Complete the following:
- A) In the horse study text, what success rate did the horses reach at age 26 years?
- B) Translate this sentence from the horse study text into Spanish: "The shaded area represents the 95% confidence intervals."
- C) From the horse study text, write out the part from "Interestingly, in our" to "the informant familiarity." exactly.
[[ Document text open ]]
The horse success in the pointing task significantly increased with the age of the horses (M1: estimate ± SE = 0.08 ± 0.03, z = 2.53, p = 0.011). The post-hoc analyses revealed that the success rate increased from 47% success rate at age = 1 year to 86% at age = 26 years (Fig. 3). There was no significant effect of the sex on the horse success in the pointing task (M1: estimate ± SE = – 0.16 ± 0.26, z = – 0.62, p = 0.532).

Fig. 3
figure 3

Effect of the horses age on their success in the pointing task. The shaded area represents the 95% confidence intervals. The graph is extracted from the post-hoc Tukey tests performed on the selected model 1

Learning performance

The success of the horses did not improve along the 10 pointing trials (M3: estimate ± SE = 0.06 ± 0.05, z = 1.21, p = 0.227). The learning performance across the 10 trials did not significantly differ according to the informant familiarity (M3 interaction: estimate ± SE = – 0.04 ± 0.07, z = – 0.65, p = 0.519).


In this study, we explored factors that could be associated with the performance of horses in a socio-cognitive task involving communication with humans. First, we hypothesised that horses would perform better with familiar informants because they are already used to working with them, and that those with longer relationships with the familiar person would perform better than those with shorter relationships. Interestingly, the informant identity and the relationship length with the main caretaker were not associated with the horses’ performance, but the horse performance did improve as the horses were older. We also hypothesised that the horses’ living conditions affecting their social environment and freedom of movement may interfere with the horses’ socio-cognitive abilities towards humans. Our results support part of our hypotheses and suggest that an appropriate living environment may be involved in an improved used of the human-given cues. Therefore, such aspects should be considered in studies evaluating animal behaviour.

Familiarity and relationship length with the informant

Recreational animals such as horses in riding schools but also tourism animals (e.g. camels, Asian elephants or sledge reindeer and dogs) can be confronted with numerous daily interactions with strangers, and interacting with unfamiliar humans may even form a key part of their life. They must cope with the requests of many different persons with different levels of experience in handling those animals and different ways of expressing their intentions. However, privately owned animals used for leisure activities or competition can also develop a relationship with one or a limited number of persons, but they also often must cope with owner changes up to several times in their life, meaning that they have to repeatedly develop a relationship with a new human, which can take time. Investigating how familiarity and relationship length with the handler affect a horse’s ability to correctly understand and interact with the handler is therefore essential, as communication is a crucial part of the development of their relationship.

Interestingly, in our experiment, neither the familiarity of the informant or the relationship length between the horse and the familiar person statistically affected the horse performance during the task. This is congruent with the findings of Krueger et al. (2011) who found in a three-choice task that even if horses focussed their attention more on familiar than unfamiliar informants, the horses did not perform better with familiar informants. Similarly, in 2017 Scandurra et al. showed that for dogs, their responses to gestural stimuli are independent from the informant familiarity.
[[ Document text closed ]]
[[ Extracted material open ]]
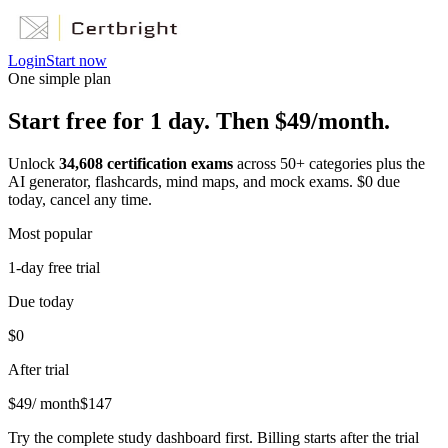
Login
Start now
One simple plan
Start free for 1 day. Then $49/month.
Unlock
34,608
certification exams
across
50
+ categories plus the
AI generator, flashcards, mind maps, and mock exams. $0 due
today, cancel any time.
Most popular
1-day free trial
Due today
$0
After trial
$
49
/ month
$
147
Try the complete study dashboard first. Billing starts after the trial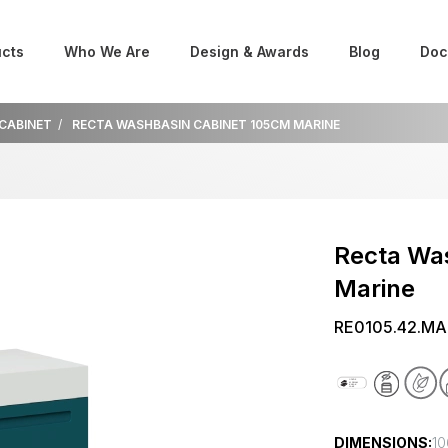
cts
Who We Are
Design & Awards
Blog
Doc
 CABINET
RECTA WASHBASIN CABINET 105CM MARINE
Recta Wa
Marine
RE0105.42.MA
DIMENSIONS:
10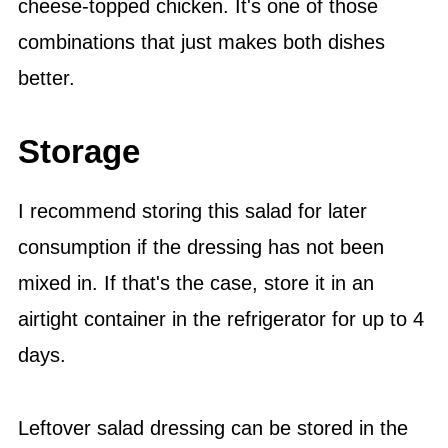
cheese-topped chicken. It's one of those
combinations that just makes both dishes
better.
Storage
I recommend storing this salad for later
consumption if the dressing has not been
mixed in. If that's the case, store it in an
airtight container in the refrigerator for up to 4
days.
Leftover salad dressing can be stored in the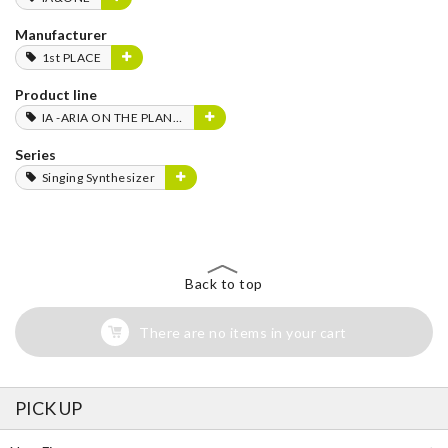
Manufacturer
1st PLACE
Product line
IA -ARIA ON THE PLANETES-
Series
Singing Synthesizer
Back to top
There are no items in your cart
PICK UP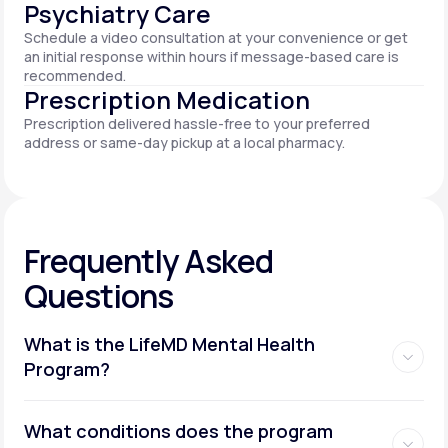
Psychiatry Care
Schedule a video consultation at your convenience or get
an initial response within hours if message-based care is
recommended.
Prescription Medication
Prescription delivered hassle-free to your preferred
address or same-day pickup at a local pharmacy.
Frequently Asked
Questions
What is the LifeMD Mental Health
Program?
What conditions does the program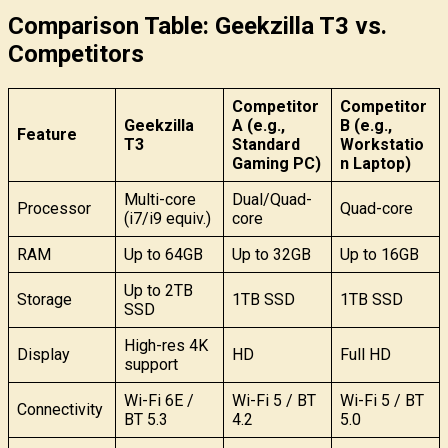
Comparison Table: Geekzilla T3 vs.
Competitors
Competitor
Competitor
Geekzilla
A (e.g.,
B (e.g.,
Feature
T3
Standard
Workstatio
Gaming PC)
n Laptop)
Multi-core
Dual/Quad-
Processor
Quad-core
(i7/i9 equiv.)
core
RAM
Up to 64GB
Up to 32GB
Up to 16GB
Up to 2TB
Storage
1TB SSD
1TB SSD
SSD
High-res 4K
Display
HD
Full HD
support
Wi-Fi 6E /
Wi-Fi 5 / BT
Wi-Fi 5 / BT
Connectivity
BT 5.3
4.2
5.0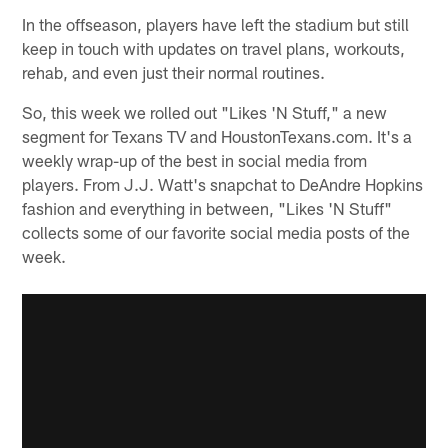
In the offseason, players have left the stadium but still
keep in touch with updates on travel plans, workouts,
rehab, and even just their normal routines.
So, this week we rolled out "Likes 'N Stuff," a new
segment for Texans TV and HoustonTexans.com. It's a
weekly wrap-up of the best in social media from
players. From J.J. Watt's snapchat to DeAndre Hopkins
fashion and everything in between, "Likes 'N Stuff"
collects some of our favorite social media posts of the
week.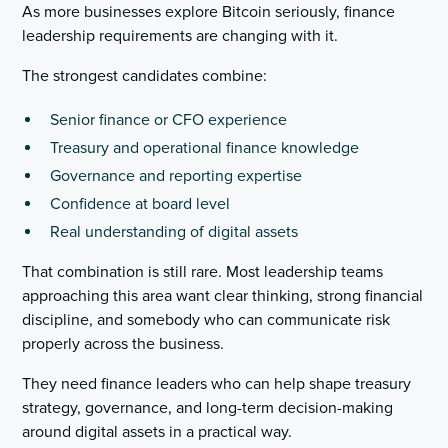
As more businesses explore Bitcoin seriously, finance
leadership requirements are changing with it.
The strongest candidates combine:
Senior finance or CFO experience
Treasury and operational finance knowledge
Governance and reporting expertise
Confidence at board level
Real understanding of digital assets
That combination is still rare. Most leadership teams
approaching this area want clear thinking, strong financial
discipline, and somebody who can communicate risk
properly across the business.
They need finance leaders who can help shape treasury
strategy, governance, and long-term decision-making
around digital assets in a practical way.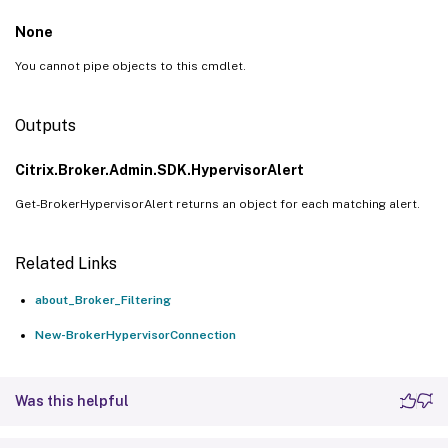
None
You cannot pipe objects to this cmdlet.
Outputs
Citrix.Broker.Admin.SDK.HypervisorAlert
Get-BrokerHypervisorAlert returns an object for each matching alert.
Related Links
about_Broker_Filtering
New-BrokerHypervisorConnection
Was this helpful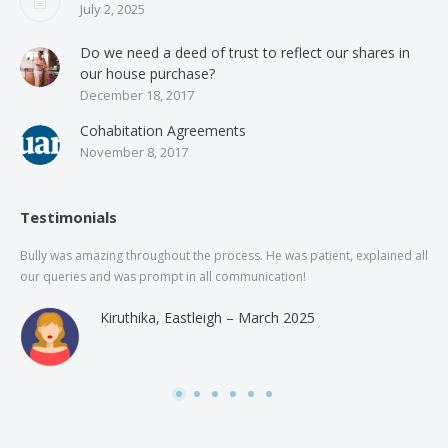
July 2, 2025
Do we need a deed of trust to reflect our shares in
our house purchase?
December 18, 2017
Cohabitation Agreements
November 8, 2017
Testimonials
Bully was amazing throughout the process. He was patient, explained all
The
our queries and was prompt in all communication!
of 
and
Kiruthika, Eastleigh – March 2025
and
Rai
was
use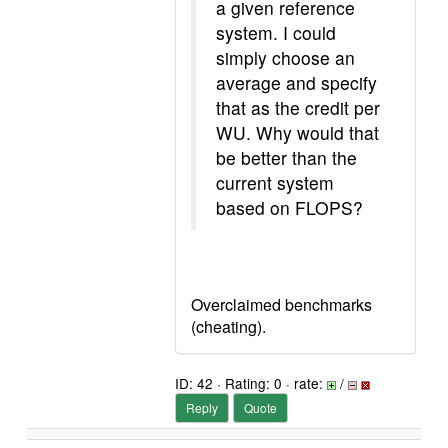
a given reference
system. I could
simply choose an
average and specify
that as the credit per
WU. Why would that
be better than the
current system
based on FLOPS?
Overclaimed benchmarks
(cheating).
ID: 42 · Rating: 0 · rate:
/
Reply
Quote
[[ Extracted material closed ]]
Solutions for each task:
- A) 86%

- B) El área sombreada representa los intervalos de confianza del 95 %.

- C)
Interestingly, in our experiment, neither the familiarity of the informant or the relationship length between the horse and the familiar person statistically affected the horse performance during the task. This is congruent with the findings of Krueger et al. (2011) who found in a three-choice task that even if horses focussed their attention more on familiar than unfamiliar informants, the horses did not perform better with familiar informants. Similarly, in 2017 Scandurra et al. showed that for dogs, their responses to gestural stimuli are independent from the informant familiarity.